Sfide tecniche e operative
- L'integrazione di nuove classi di asset come Bitcoin nei sistemi esistenti può essere complessa e richiedere molto tempo.
- Preoccupazioni relative alle soluzioni di custodia e alla sicurezza per la conservazione di questi beni di elevato valore.
- Potenziali problematiche relative ai processi di compensazione e regolamento degli ETF spot su Bitcoin.
Considerazioni strategiche
- Alcune aziende potrebbero non considerare gli ETF spot su Bitcoin strategicamente in linea con la propria clientela di riferimento o con l'immagine del proprio marchio.
- Potenziale concorrenza con altre società di intermediazione che già offrono ETF su Bitcoin spot.
- Aspettiamo di vedere come si sviluppa il mercato e come si evolvono le normative prima di prendere una decisione definitiva.

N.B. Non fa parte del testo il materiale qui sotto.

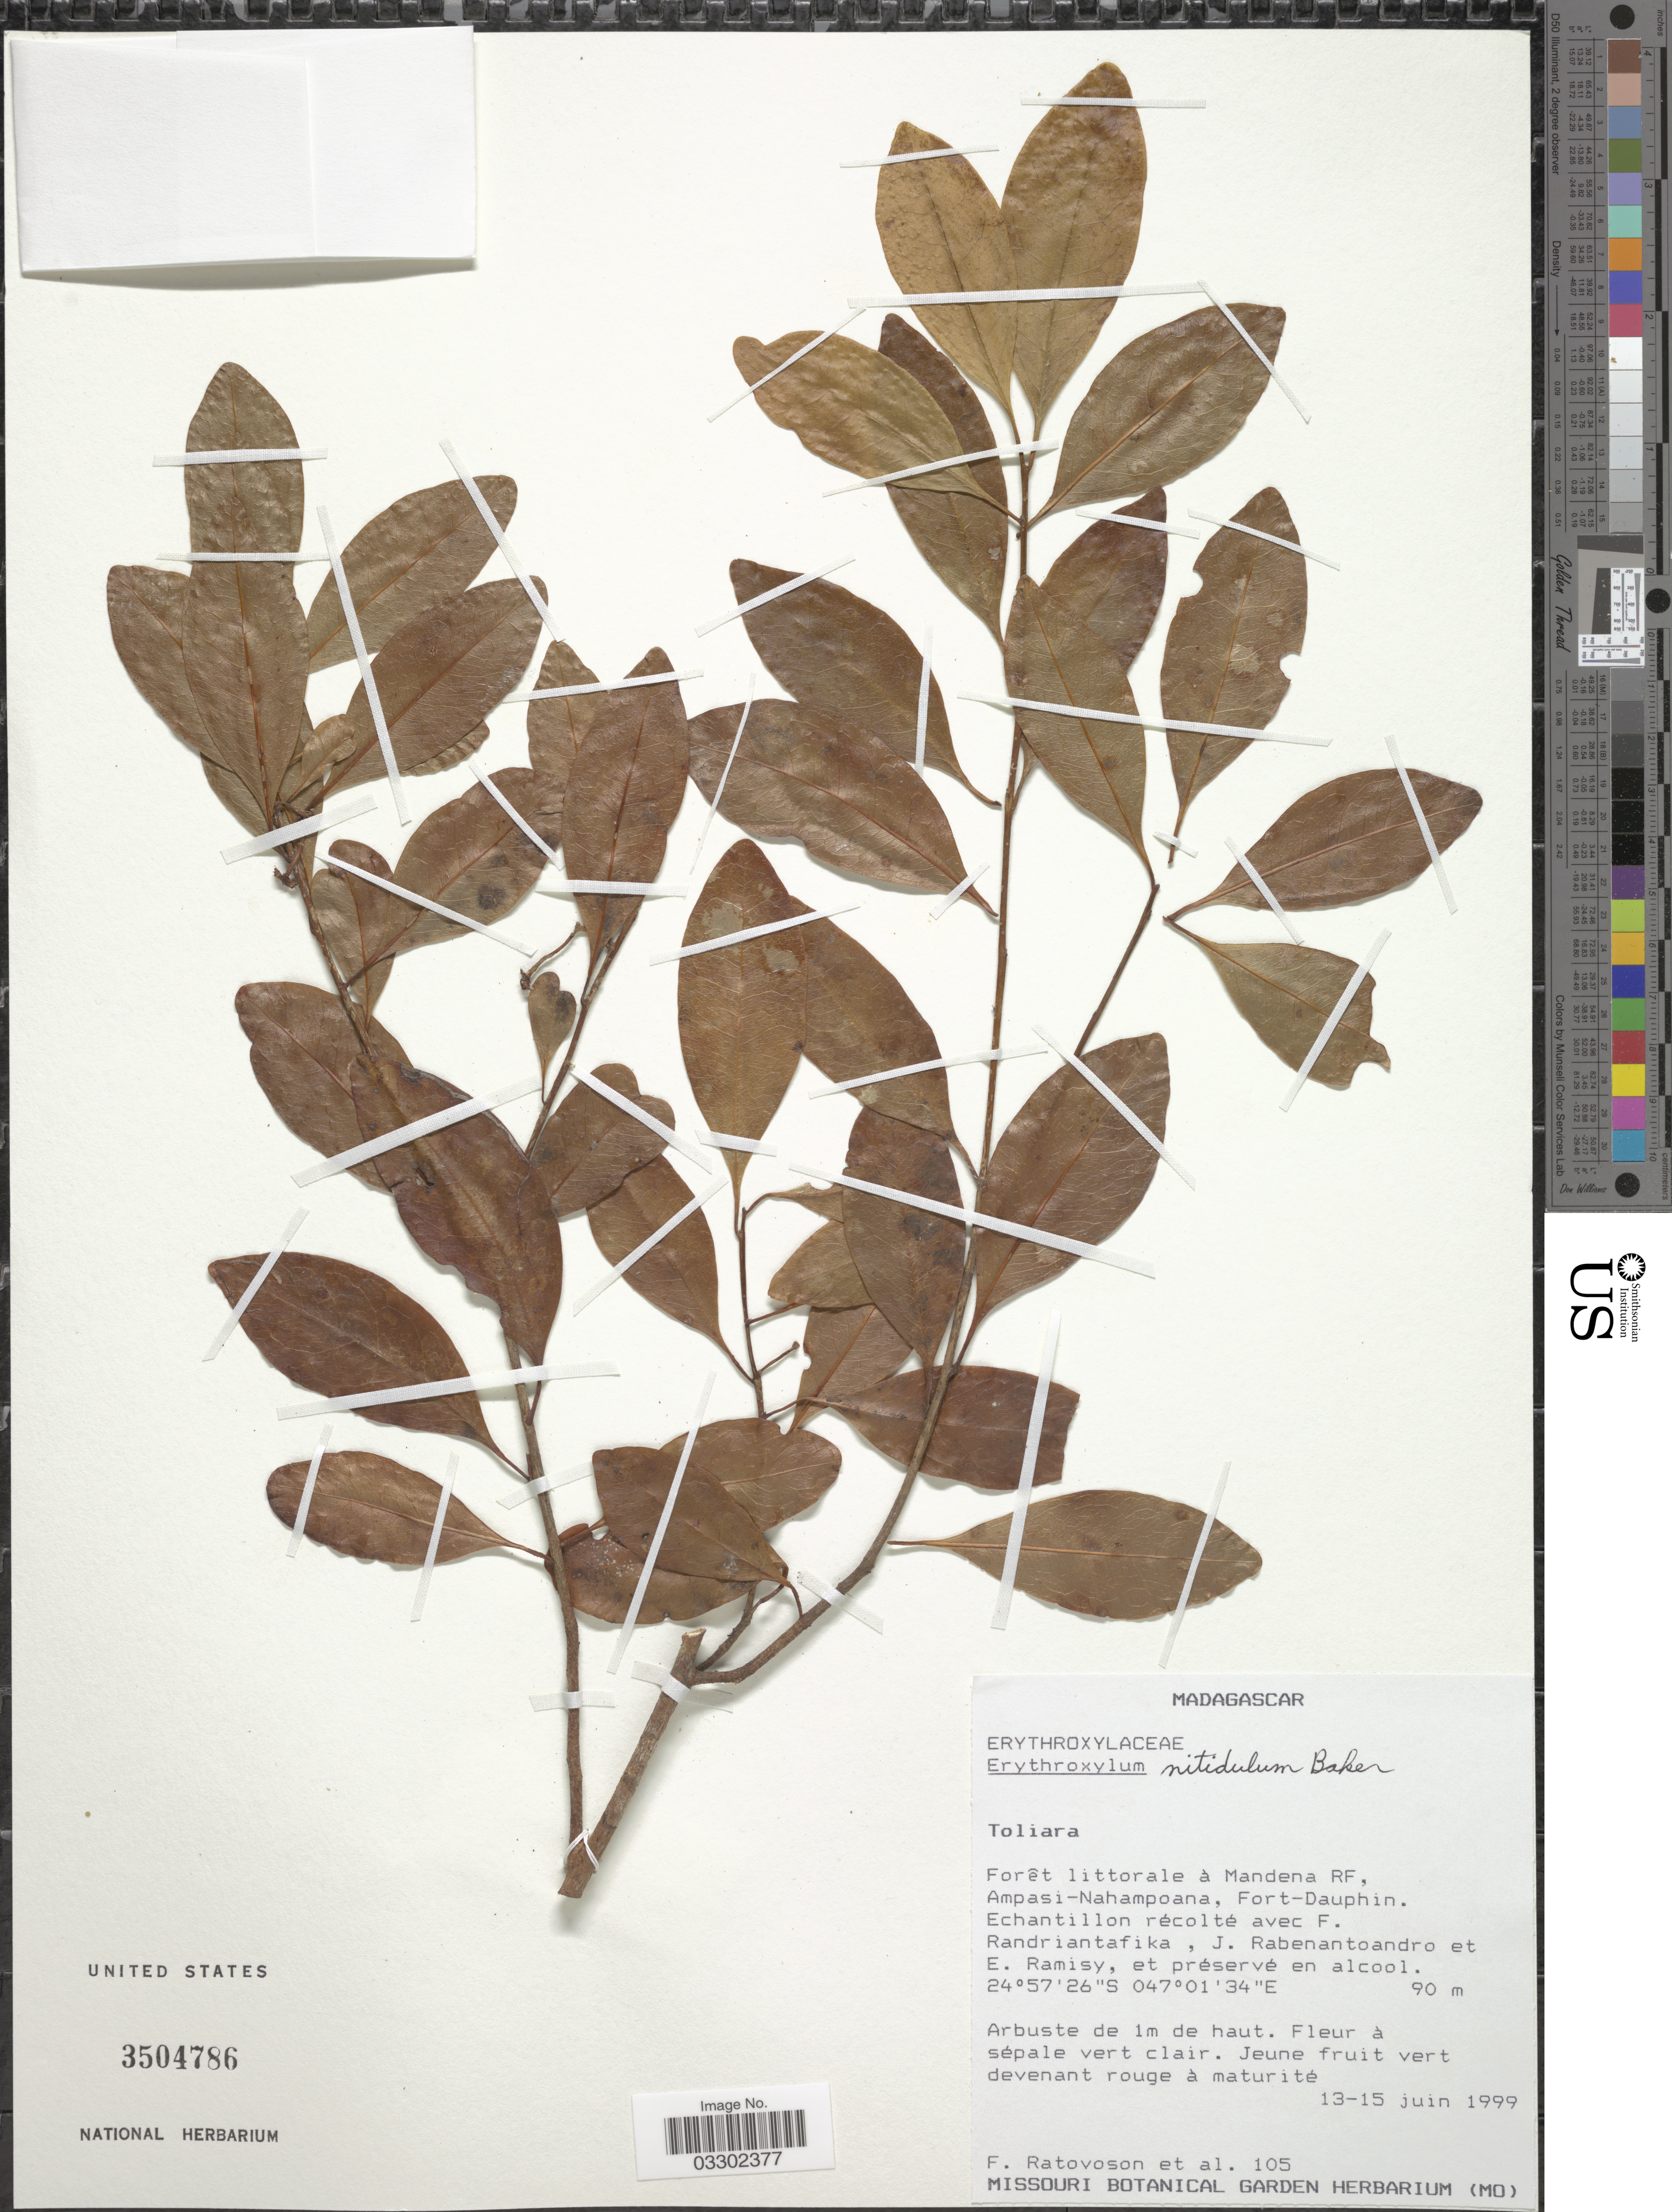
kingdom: Plantae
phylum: Tracheophyta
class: Magnoliopsida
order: Malpighiales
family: Erythroxylaceae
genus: Erythroxylum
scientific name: Erythroxylum nitidulum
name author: Baker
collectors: F. Ratovoson, F. Randriantafika, J. Rabenantoandro & E. Ramisy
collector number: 105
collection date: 1999-06-13/1999-06-15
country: Madagascar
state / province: Anosy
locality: Forêt littorale à Mandena RF, Ampasi-Nahampoana, Fort-Dauphin.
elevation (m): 90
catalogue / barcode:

Qual è l'impatto della mancata offerta di trading spot di ETF su Bitcoin da parte delle società di intermediazione?
La decisione di alcune importanti società di intermediazione di astenersi dall'offrire ETF spot su Bitcoin presenta potenziali vantaggi e svantaggi per l'accesso degli investitori e l'adozione del mercato.
Gli investitori che si affidano a queste specifiche società di intermediazione avranno meno possibilità di esporsi al Bitcoin, il che potrebbe ostacolare la loro partecipazione al mercato. Un'altra preoccupazione è la concentrazione del potere. Se gli ETF spot sul Bitcoin si concentrassero nelle mani di un piccolo gruppo di società, aumenterebbe il rischio di manipolazione del mercato e la riduzione della concorrenza.
Infine, l'assenza di canali di intermediazione familiari potrebbe contribuire alla percezione di Bitcoin come rischioso o inaccessibile, frenandone ulteriormente l'adozione.
Andare avanti
L'approvazione della SEC ha rappresentato una tappa fondamentale nel percorso verso un'adozione diffusa delle criptovalute. Tuttavia, con attori di spicco come Vanguard che adottano un approccio più cauto, non è ancora chiaro se (e quando) gli investimenti in criptovalute diventeranno una pratica comune.